‘Where’s the Line?’ campaign sees success in combatting domestic violence

Columbus CEO – March 2015

Karen Days, president of the Center for Family Safety and Healing

It didn’t take long for the Center for Family Safety and Healing’s “Where’s the Line?” campaign to make an impact.

It didn’t take long for the Center for Family Safety and Healing’s “Where’s the Line?” campaign to make an impact. “Two calls the day of the launch—for me, that’s a homerun,” says Karen Days, center president. In the first few weeks since the Jan. 8 launch, the pace remained steady, with more than two calls a day to 844-234-LINE during noon-8 p.m. weekday hours, in addition to texts to 87028.

Days credits the 2011 merger of the Columbus Coalition Against Family Violence with the Center for Child and Family Advocacy at Nationwide Children’s Hospital for giving the new center she now heads the resources and impetus for the $400,000 campaign. Conversation about doing a large campaign started in early days of the merged center, but it was subsequent survey and focus group work by Marty Saperstein of Saperstein Associates that began to shape the work, Days says.

“Every single person in the focus group could recount having seen something but didn’t know what to do,” Days recalls.

The center hired Ologie to do the creative work for the ad campaign and works with Irvin Public Relations to help promote the initiative, which the center believes is unprecedented in targeting bystanders to impact family violence.

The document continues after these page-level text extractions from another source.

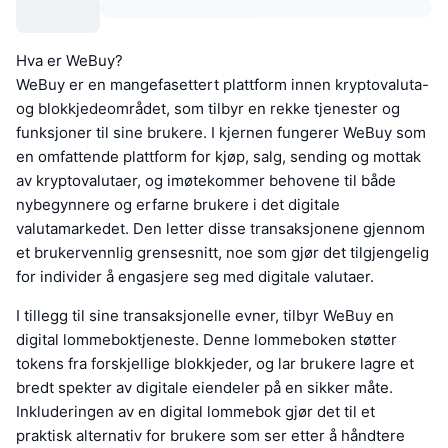
Hva er WeBuy?
WeBuy er en mangefasettert plattform innen kryptovaluta-
og blokkjedeområdet, som tilbyr en rekke tjenester og
funksjoner til sine brukere. I kjernen fungerer WeBuy som
en omfattende plattform for kjøp, salg, sending og mottak
av kryptovalutaer, og imøtekommer behovene til både
nybegynnere og erfarne brukere i det digitale
valutamarkedet. Den letter disse transaksjonene gjennom
et brukervennlig grensesnitt, noe som gjør det tilgjengelig
for individer å engasjere seg med digitale valutaer.
I tillegg til sine transaksjonelle evner, tilbyr WeBuy en
digital lommeboktjeneste. Denne lommeboken støtter
tokens fra forskjellige blokkjeder, og lar brukere lagre et
bredt spekter av digitale eiendeler på en sikker måte.
Inkluderingen av en digital lommebok gjør det til et
praktisk alternativ for brukere som ser etter å håndtere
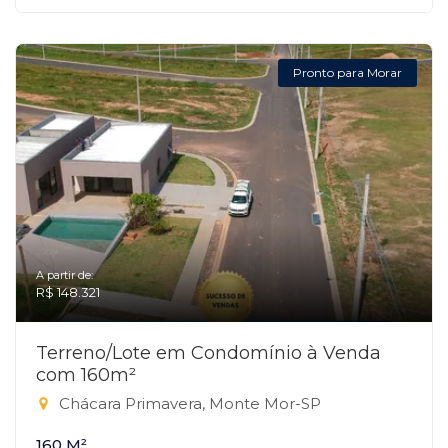
Pronto para Morar
A partir de:
R$ 148.321
Terreno/Lote em Condomínio à Venda
com 160m²
Chácara Primavera, Monte Mor-SP
160 M²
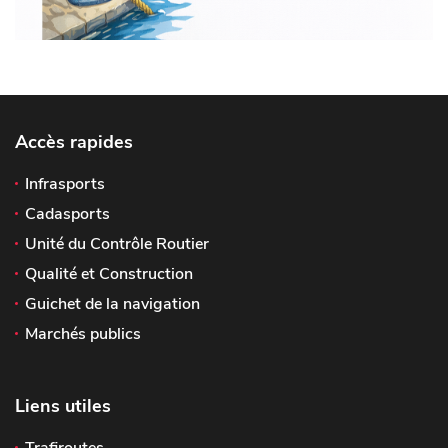
Accès rapides
Infrasports
Cadasports
Unité du Contrôle Routier
Qualité et Construction
Guichet de la navigation
Marchés publics
Liens utiles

Another key to the work is the customizable iCarol software the center uses to track and make sense of the campaign’s metrics—the number and type of calls, texts and also instant messages sent to its website, familysafetyandhealing.org. All outreach to the center is anonymous and confidential, but data around the contacts is what will determine the success of the effort, Days says.

The TV and print ad campaign is slated to run through February but could go longer, since many media outlets have offered deals that can extend the media buys negotiated by Jamie McGann of McGann Media Group, Days says. Even Donatos has helped by providing ad space on pizza box tops for two weeks, which by itself reached over 60,000 people, Days says.

For Days, the way to eliminate family violence is simple: “We need everyone in the community to say this is not OK.”